Work instructions ->
Would you retype, word for word, the line with "Fresh & Chilled" and every line after it through the end of the records below?

Given records ->

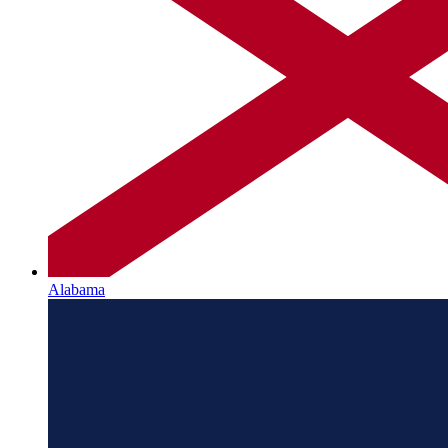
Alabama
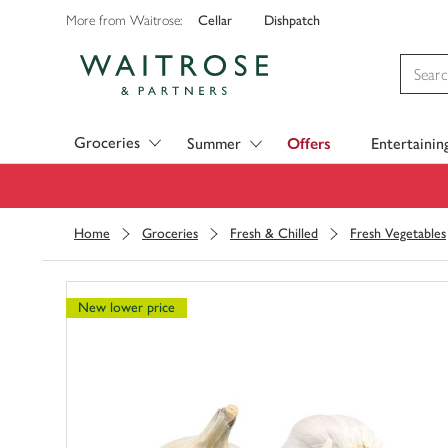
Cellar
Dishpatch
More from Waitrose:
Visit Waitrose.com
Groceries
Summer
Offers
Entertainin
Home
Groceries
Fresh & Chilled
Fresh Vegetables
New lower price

Output for this task ->
Fresh & Chilled
Fresh Vegetables
New lower price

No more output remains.